Many of the apples sold in the UK are sourced from foreign growers. It can take up to 6 months before they go on sale. In the meantime they are often treated with wax to give them a shiny and ‘healthy’ appearance and kept in special containers along with special gases to prevent them from rotting.
Bananas are at least 10 days old before they get to the consumer and those wrapped in plastic can be up to 25 days old. Furthermore bananas are usually picked before they are ripe. They are then stored in special containers and treated with various gases until they reach the ‘right’ amount of colour and ripeness for the customer.
Fruit juice, especially juice in cartons made from concentrates, can be up to a year old by the time you purchase it.
But surely dairy produce must at least be fresh?

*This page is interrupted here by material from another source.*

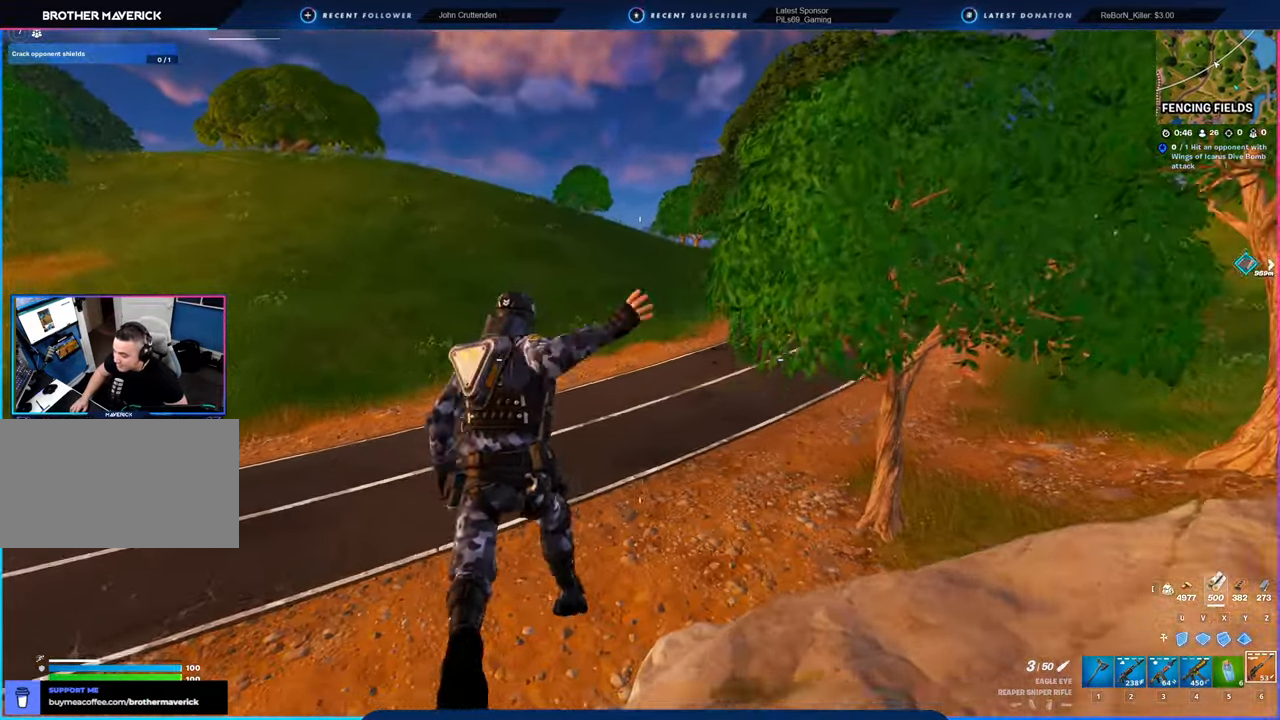
{"keys": ["w"], "mouse": [], "mouse_move": "still", "events": []}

Well unfortunately not. Eggs are sold up to 10 days after being laid. Milk is usually three days old before we buy it and then it stays useable for up to a week or so when refrigerated.
Bread is an even worse case – it can be up to 10 days old before it’s sold. But mass produced bread often lasts for days after purchase due to all of the preservatives and mould inhibitors that it contains. Compare the time a freshly baked loaf stays edible as compared to a typical sliced loaf.

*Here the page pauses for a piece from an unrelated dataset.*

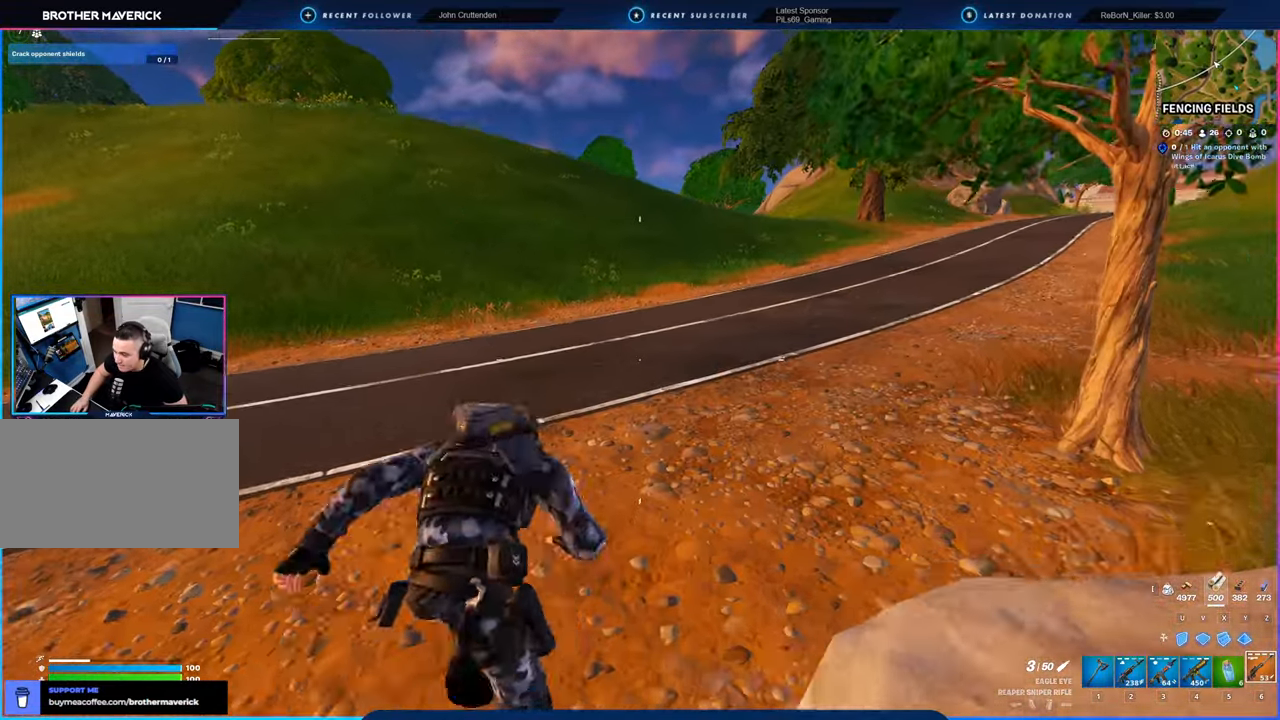
{"keys": ["a", "w"], "mouse": [], "mouse_move": "right", "events": [[300, "a", "down"]]}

Even meat and fish is not as fresh as you might think.
Fish can preserved on ice for several days before it reaches the supermarket and once there can remain on the shelves for a further four days before you buy it.
‘Fresh’ meat can be a few weeks old before it reaches the shelves and products such as New Zealand Lamb can be up to 2 months old before they are put in front of the consumer.
So the answer is that if you want to eat fresh fresh food then you need to buy it as close to the source as possible; local farm shops, local butchers, quayside fishermen, ‘pick your own’ farm, local markets, or if you are able then grow your own.